Previously, I’d only see these things at houses owned by people old enough to be my grandma.  And the gizmos were that old too, because the blades were dull and it was just easier to peel by hand. But not this new one! It sliced and diced and I totally understood why they are so awesome!



I ended up with a huge batch of apples and canned applesauce and butter with them.  Both were super easy, just took some time on the stove.


Everyone knows how to make applesauce, right? How about apple butter?  I never assume because until last year *I* had no idea. I’d never even heard of apple butter. 🙂

Just in case…

Canned Applesauce


  • 2 1/2-3 1/2 pounds of apples per quart
  • Water
  • Sugar (optional)
  • Cinnamon and/or other spices(optional)

Wash apples and pat dry.  Core, peel and slice apples.  Cook util soft in a large covered saucepot with enough water to keep from sticking.

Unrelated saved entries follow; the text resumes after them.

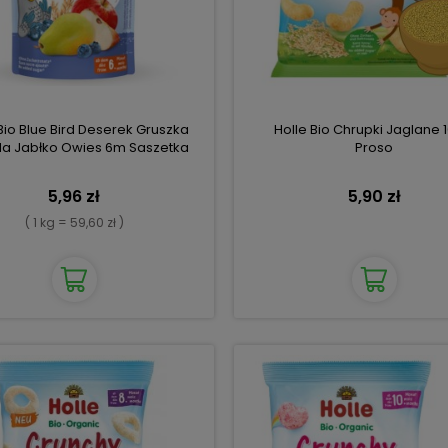
Bio Blue Bird Deserek Gruszka
Holle Bio Chrupki Jaglane 
a Jabłko Owies 6m Saszetka
Proso
5,96 zł
5,90 zł
( 1 kg = 59,60 zł )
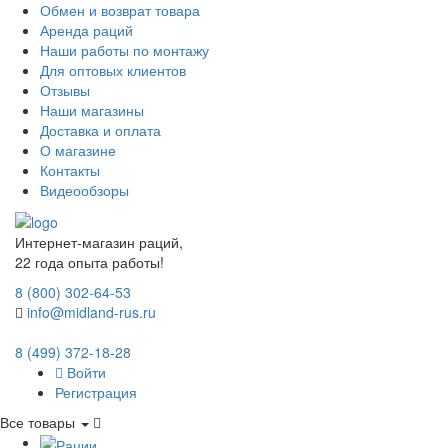
Обмен и возврат товара
Аренда раций
Наши работы по монтажу
Для оптовых клиентов
Отзывы
Наши магазины
Доставка и оплата
О магазине
Контакты
Видеообзоры
Интернет-магазин раций,
22 года опыта работы!
8 (800) 302-64-53
info@midland-rus.ru
8 (499) 372-18-28
Войти
Регистрация
Все товары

You can purree to a pulp in a food processor or mill, but I just let it cook down until chunky.  If pureeing, just return to the pot afterwards and add sugar and/or cinammon to taste. Bring applesauce to a boil, stirring to prevent sticking, and keep at a boil while filling jars.  Leave 1/2 in. headspace in jars.  Process pints and quarts 20 minutes in a boiling-water canner.

Apple Butter

Apple butter is a concentrated spread of apples.  Tomato sauce is to applesauce like tomato PASTE is to apple butter.  Basically, you just cook down the apples a lot.  The sugar in the apples (and any added sugar) caramelizes, turning the butter a deep brown.  You can spread it on anything you like to eat it with, AND it’s what you use to make fruit leather with.  Not that you can’t make it with other fruits, but it’s plentiful and cheap enough. I wouldn’t use my precious cherries to make fruit leather. 🙂

  • 4 lbs apples (per 3 pints of apple butter)
  • 4 cups sugar
  • 2 teaspoons cinnamon
  • 1/4 teaspoon of cloves

Wash apples and pat dry.  Core, peel and slice apples. Combine apples and 2 cups water in a large saucepot. Simmer until apples are soft.  Once again, you can puree the apples in a food processor or food mill, but I just let them cook till they got soft and mushy and broke apart.  Just make sure you don’t liquefy it.  Measure out 2 quarts of apple pulp.

Combine the pulp, sugar and spices in a pot and cook it down until it’s thick enough to round up on a spoon. As it starts to thicken, stir often, so it doesn’t stick.  Ladle the hot butter into jars, leaving 1/4 in. headspace.  Process for 10 minutes in a boiling-water canner.

We still have half our apples left and here’s what I made (plus one pint of applesauce that was camera shy).  I want to can apples to make apple pie filling this weekend.  They’re starting to get soft because we kept them upstairs instead of our downstairs storage closet where it’s nice and cool.  Gotta do something with them soon!